*WHAT TO PRODUCE*
Please rewrite the data below with every "common name" switched to "vernacular name" and nothing else changed. Leave the pictures out.

++++ GIVEN INFORMATION ++++

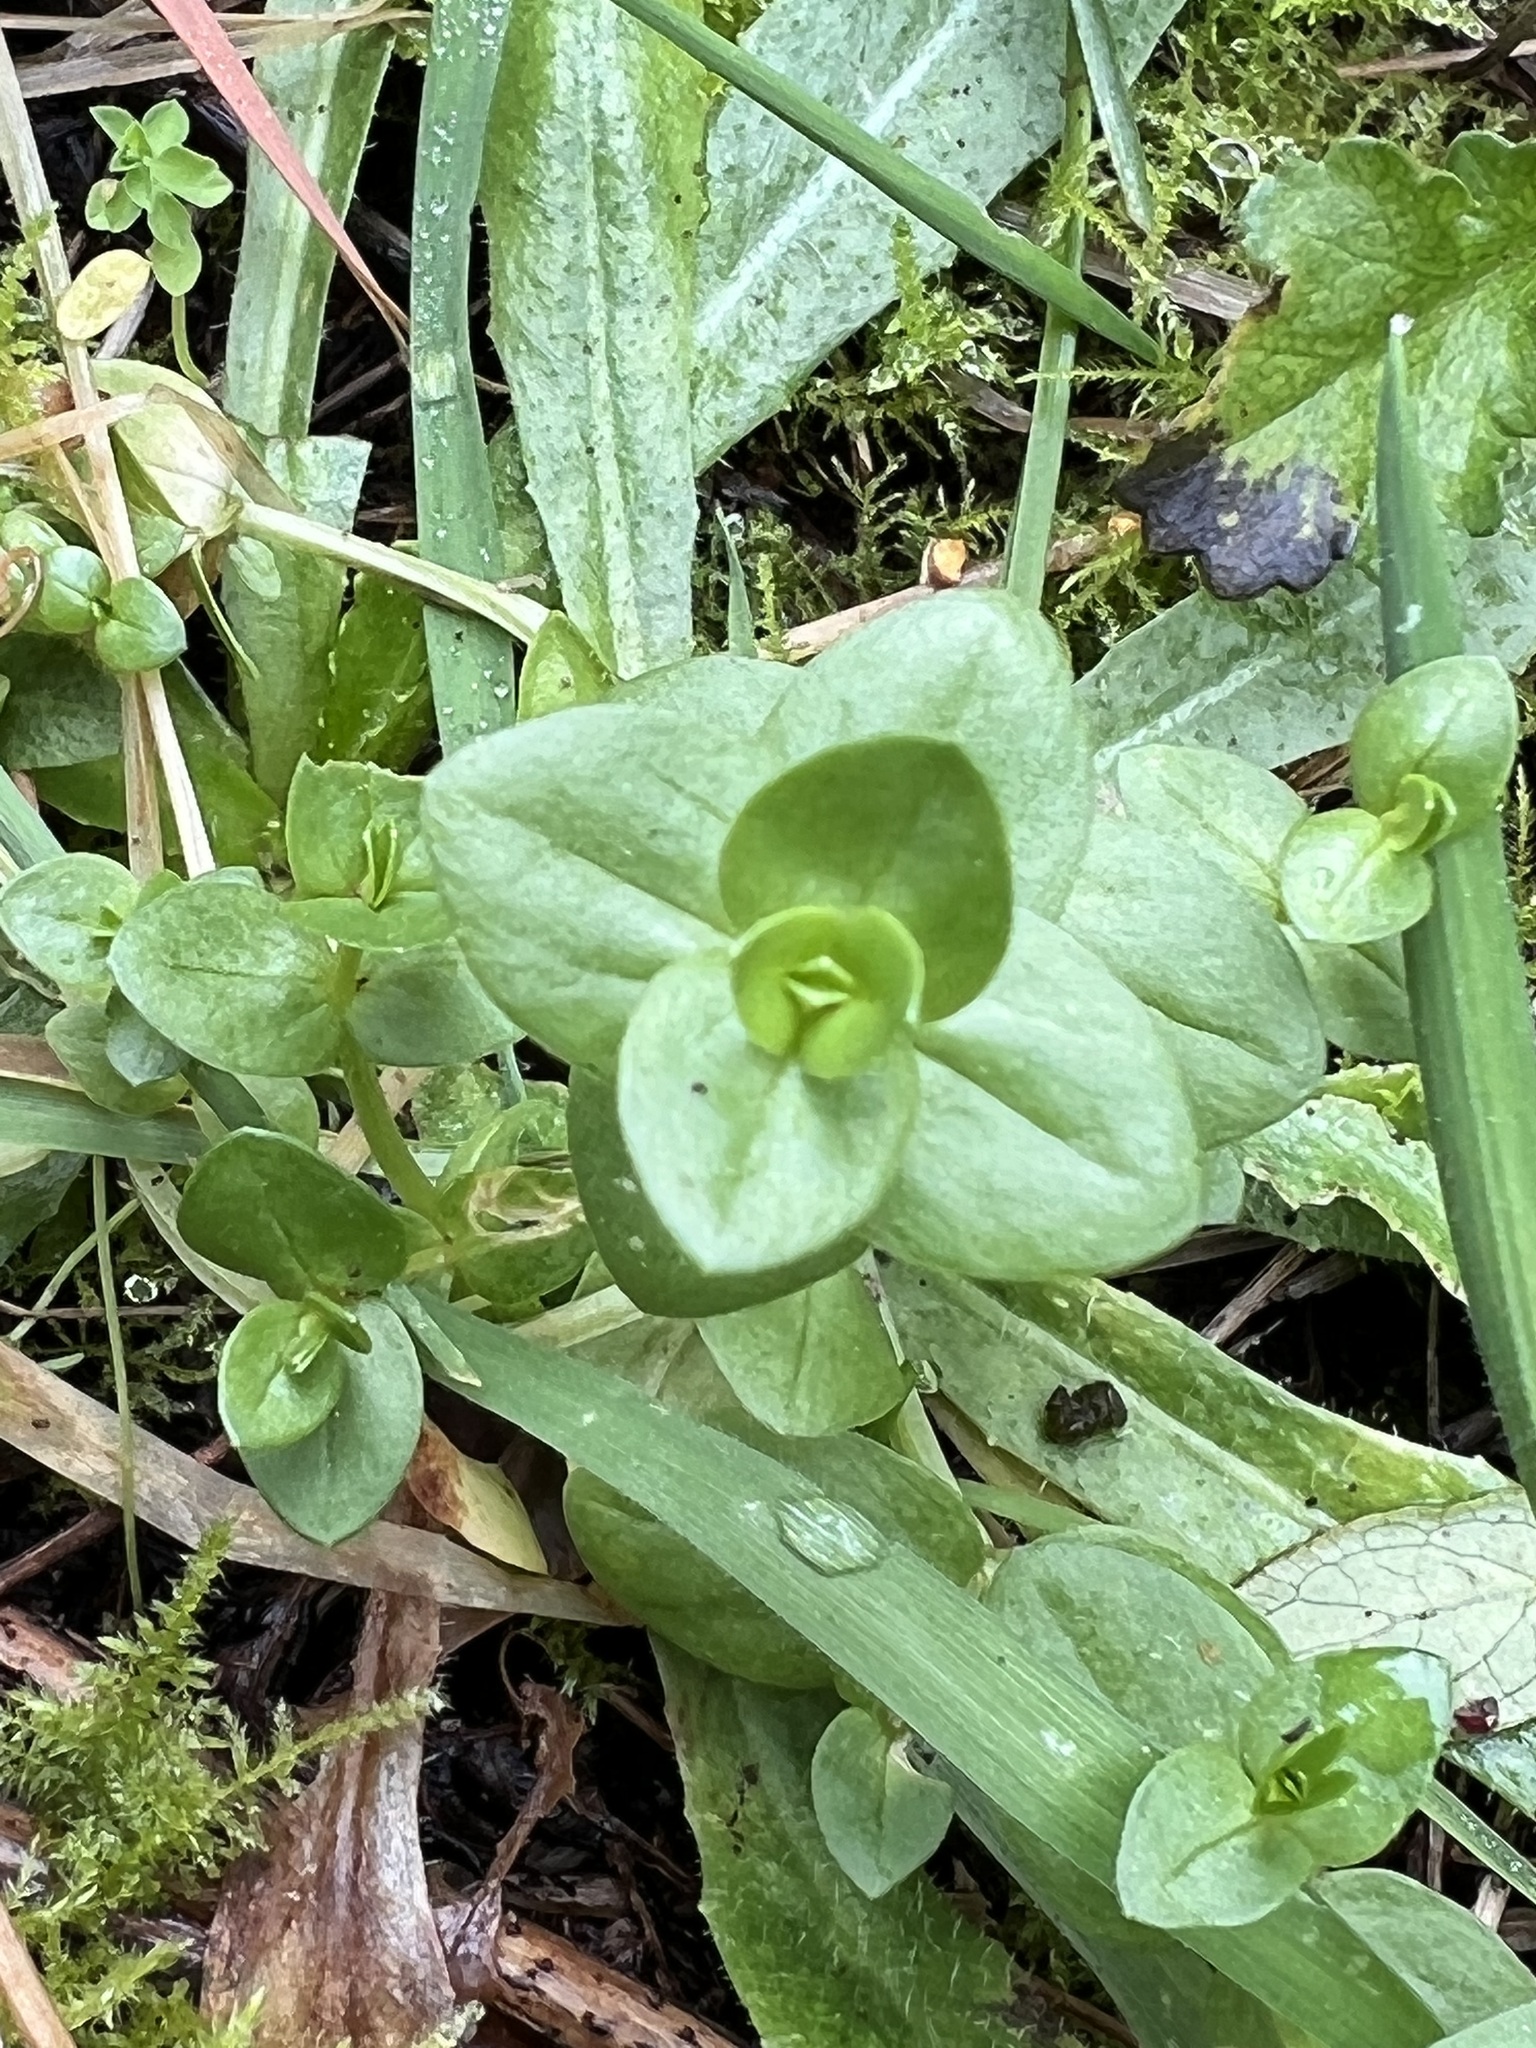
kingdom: Plantae
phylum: Tracheophyta
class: Magnoliopsida
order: Ericales
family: Primulaceae
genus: Lysimachia
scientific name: Lysimachia arvensis
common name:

++++

*RESPONSE TO THIS TASK*
kingdom: Plantae
phylum: Tracheophyta
class: Magnoliopsida
order: Ericales
family: Primulaceae
genus: Lysimachia
scientific name: Lysimachia arvensis
vernacular name:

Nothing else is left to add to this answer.